Quello di sentirsi degli intrusi fu un sentimento che accompagnò gli italiani lungo tutto il conflitto. Nel 1940, anno dell’entrata in guerra dell’Italia, Mussolini era conscio dell’inadeguatezza militare e psicologica del suo popolo, ma non resistette alla suggestione di sedersi da vincitore al tavolo della pace che secondo le previsioni avrebbe dovuto aver luogo di lì a pochi mesi, giusto il tempo di procurarsi “qualche migliaio di morti”.
I caduti raggiunsero in fretta la cifra necessaria, per poi superarla di gran lunga; ma della pace non vi fu traccia.

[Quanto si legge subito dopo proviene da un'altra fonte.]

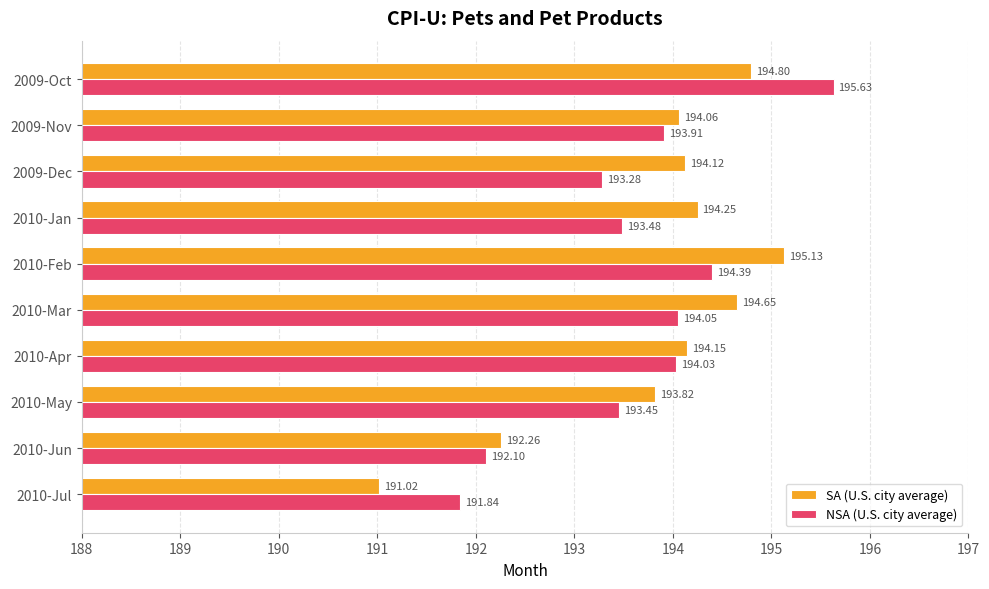

What is the difference between the highest and lowest values at 2009-Dec?

0.8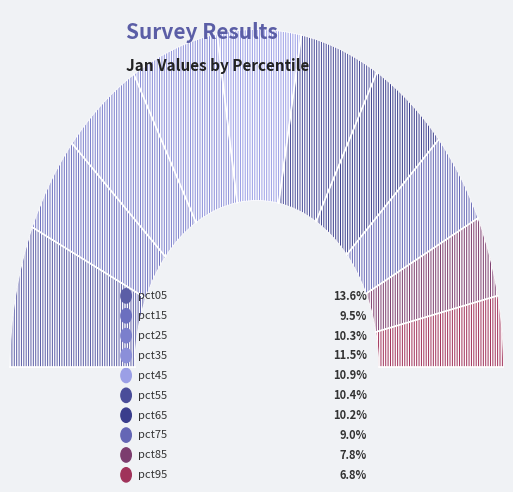

Count the number of slices in the pie.

10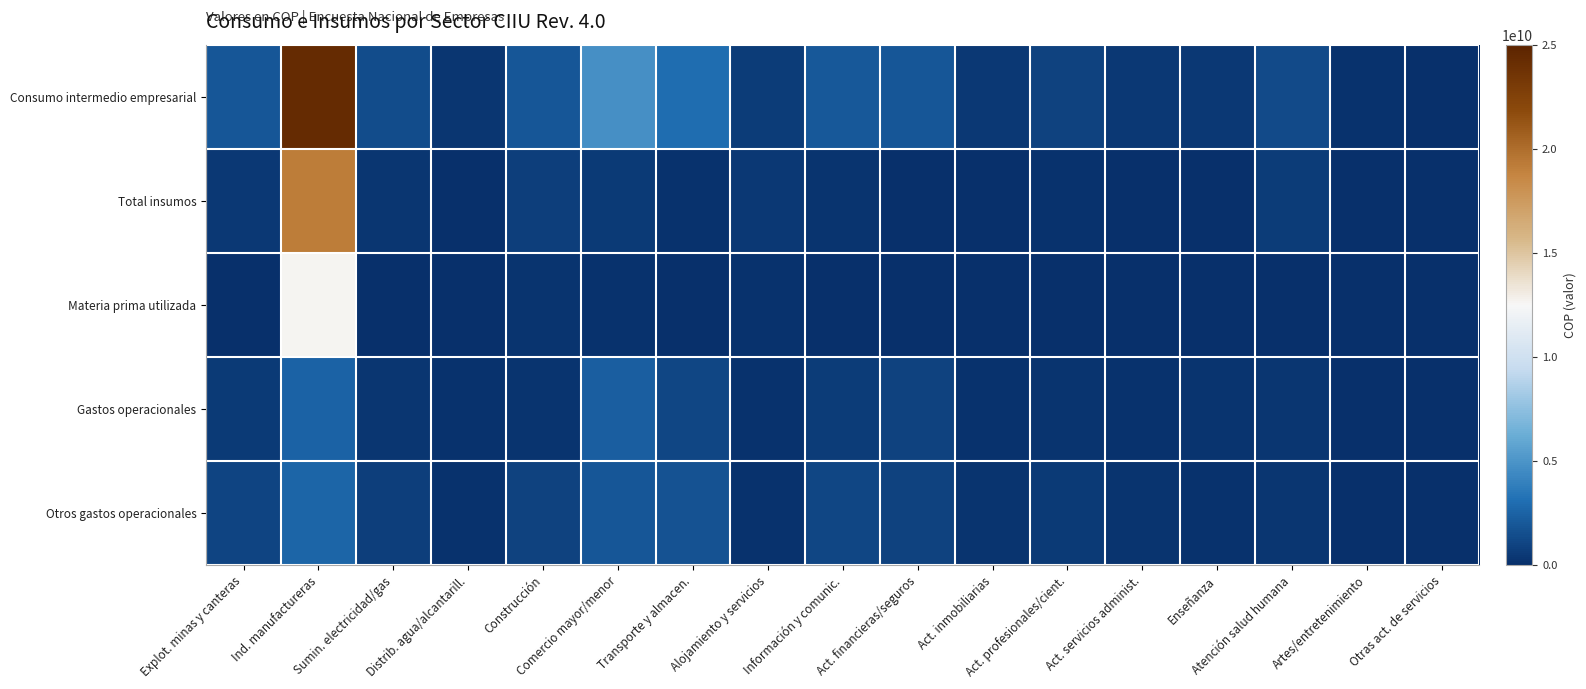

Between Ind. manufactureras and Act. inmobiliarias, which series saw the biggest shift?

Consumo intermedio empresarial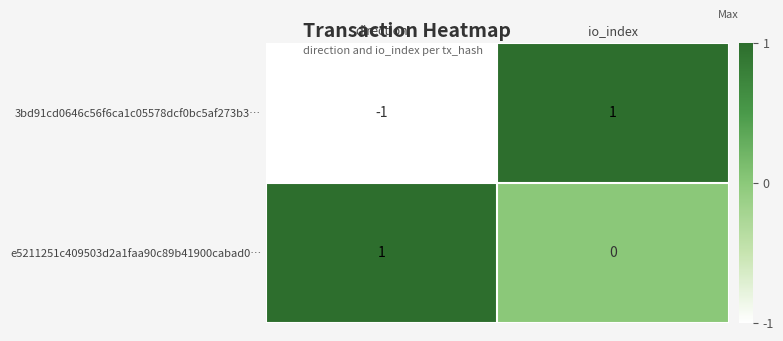

The e5211251c409503d2a1faa90c89b41900cabad0… series shows 0 at direction. True or false?

False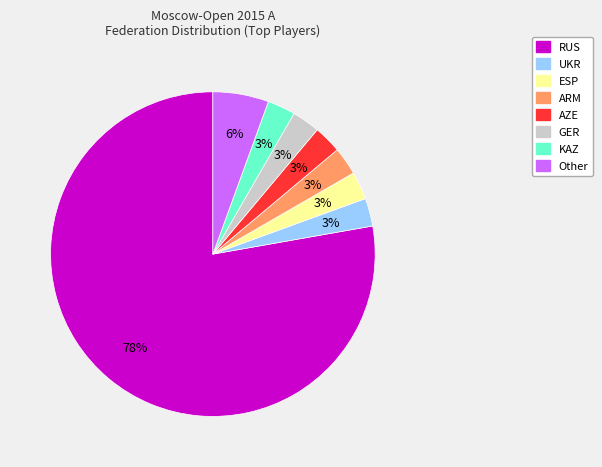

To the nearest percent, what is the average slice percentage?

12%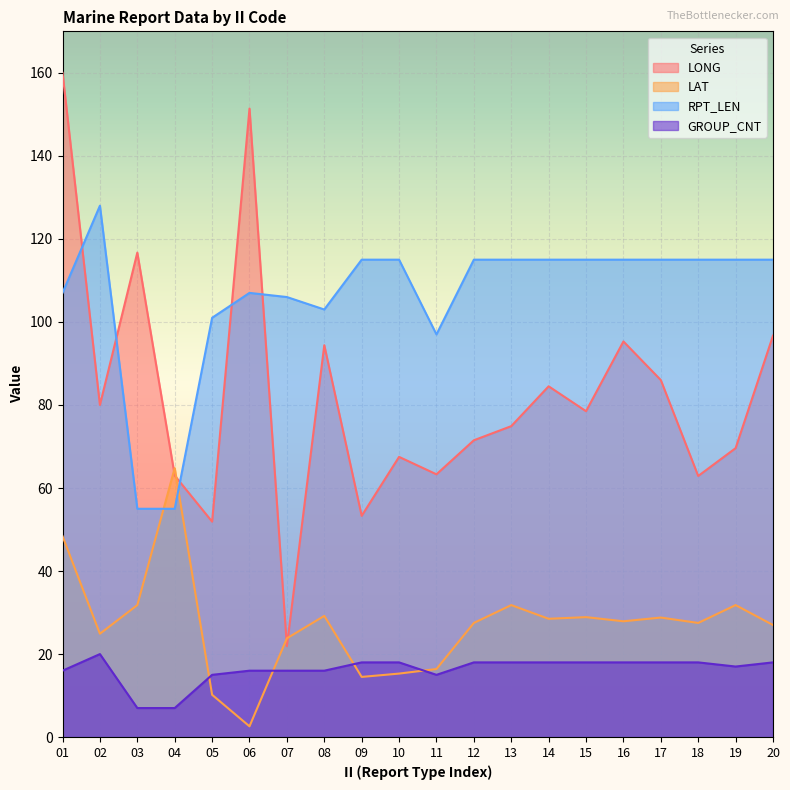

At which category is the sum across all series the highest?

01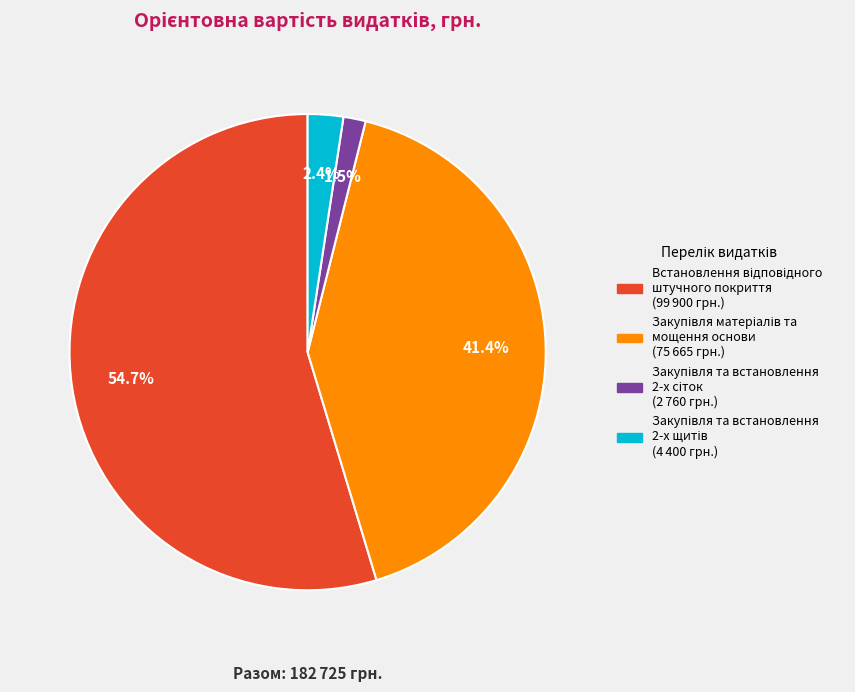

Does any single category account for the majority?

Yes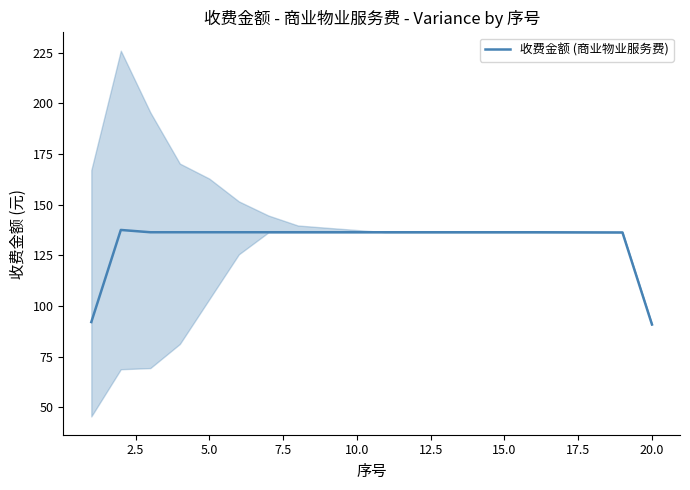

What is the difference between the second highest and minimum values?

45.5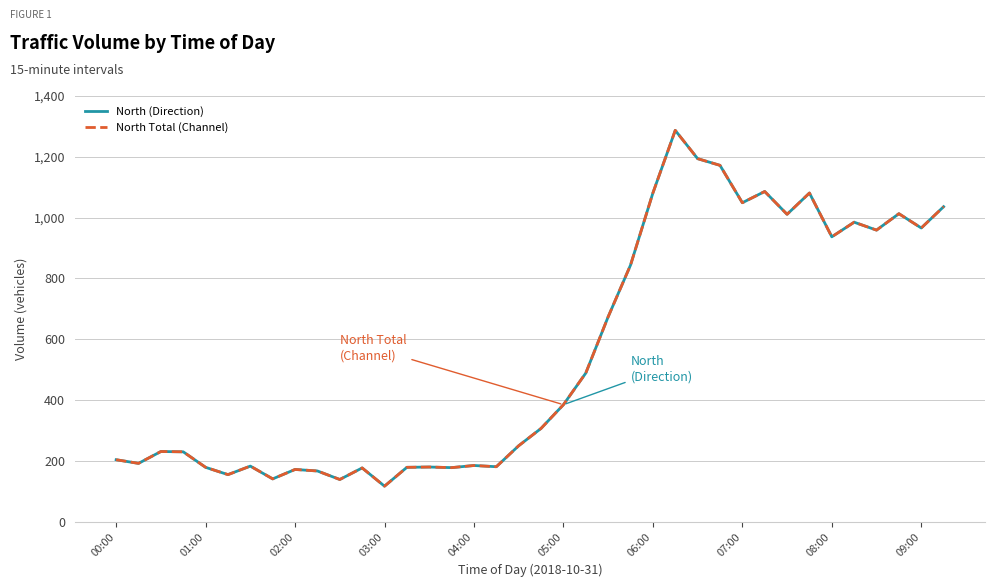

Where does the North Total (Channel) series first go above 307?

05:00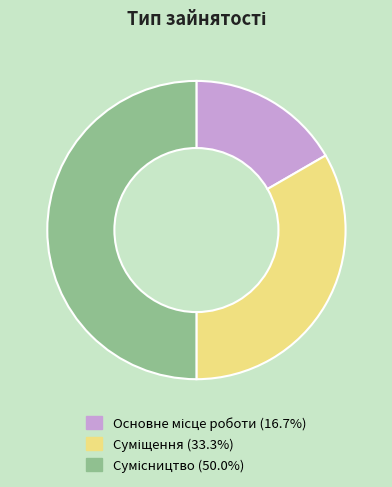

Count the number of slices in the pie.

3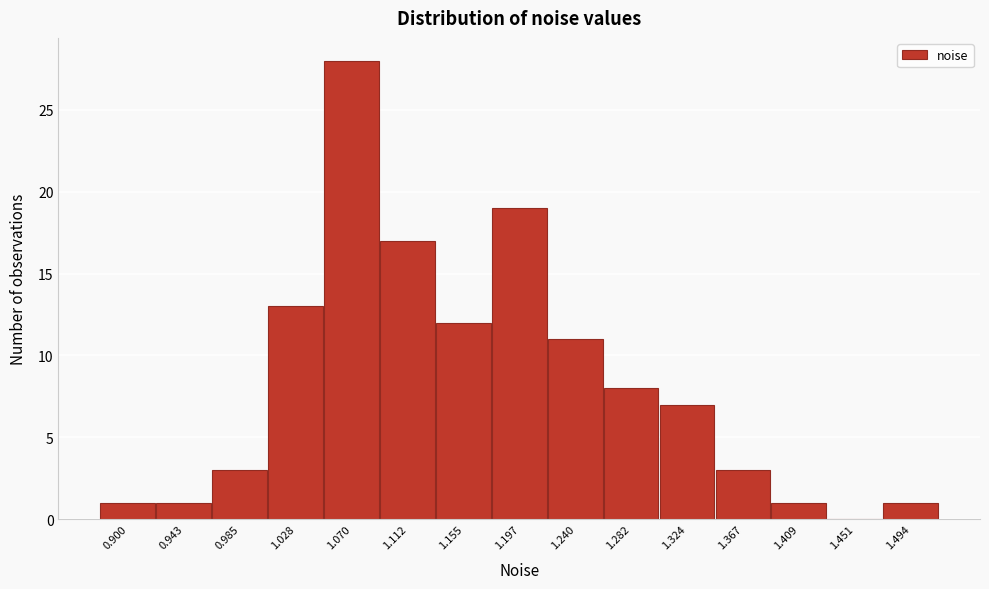

Reading left to right, transcribe this chart: for each bar, give the range it covers on the x-axis and its height. Neither the bar edges nor the heights are printed on the chart, so give them approximately, as read against the axes.

0.880 to 0.920: 1
0.920 to 0.965: 1
0.965 to 1.005: 3
1.005 to 1.050: 13
1.050 to 1.090: 28
1.090 to 1.135: 17
1.135 to 1.175: 12
1.175 to 1.220: 19
1.220 to 1.260: 11
1.260 to 1.305: 8
1.305 to 1.345: 7
1.345 to 1.390: 3
1.390 to 1.430: 1
1.430 to 1.475: 0
1.475 to 1.515: 1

Dopo l’armistizio le condizioni non erano cambiate, anzi ora era in Italia che si combatteva e tutti, volenti o nolenti, furono coinvolti nel conflitto.
Intrusi a casa propria, fra incudine e martello.
Questa strana guerra civile si protrasse fino all’aprile del 1945: in quell’inverno numerosi scioperi in Lombardia e Piemonte avevano dato dei pericolosi segnali alla reggenza nazifascista. Il popolo era stanco di combattere. Stanco e stordito da un conflitto che mai gli era appartenuto. Uno scherzo di cattivo gusto sfuggito di mano.
Salò, da sempre preda dei tedeschi e dei fascisti estremisti, aveva le ore contate. L’ex-duce tenne il suo ultimo discorso pubblico a Milano, al Teatro Lirico, il 15 dicembre 1944; non era più il tempo delle piazze brulicanti.
Il 5 aprile ebbe inizio l’ultima (e decisiva) offensiva alleata: a nulla erano valsi i tentativi di mediazione di Mussolini, che tramite il cardinale Schuster di Milano aveva cercato di trattare una resa dignitosa. Fra il 20 e il 25 aprile città come Bologna, Torino e Genova vennero liberate o insorsero spontaneamente; nel capoluogo ligure la battaglia si protrasse fino al 28, quando l’intervento degli Alleati risolse la questione. Il 25 aprile fu anche il giorno della fuga di Mussolini e Claretta Petacci; tre giorni dopo vennero catturati e fucilati.
La guerra d’Italia era finita. Quella politica doveva ancora iniziare. I venti mesi di occupazione avevano spaccato il Paese sotto ogni punto di vista: la Liberazione, difatti, aveva cancellato ogni legittimità dello stato sabaudo e della casa reale, che in questo delicato frangente si dimostrò totalmente inadeguata. Della fantomatica identità nazionale italiana -per la cui creazione Mussolini aveva speso energie, tempo e denaro- rimaneva poco o nulla.
Gli italiani erano sorti per liberare le proprie case, le proprie città; non la loro nazione, perché in fondo quella non gli apparteneva, né mai gli era appartenuta.
Erano liberi ormai, ma nonostante tutto ancora intrusi.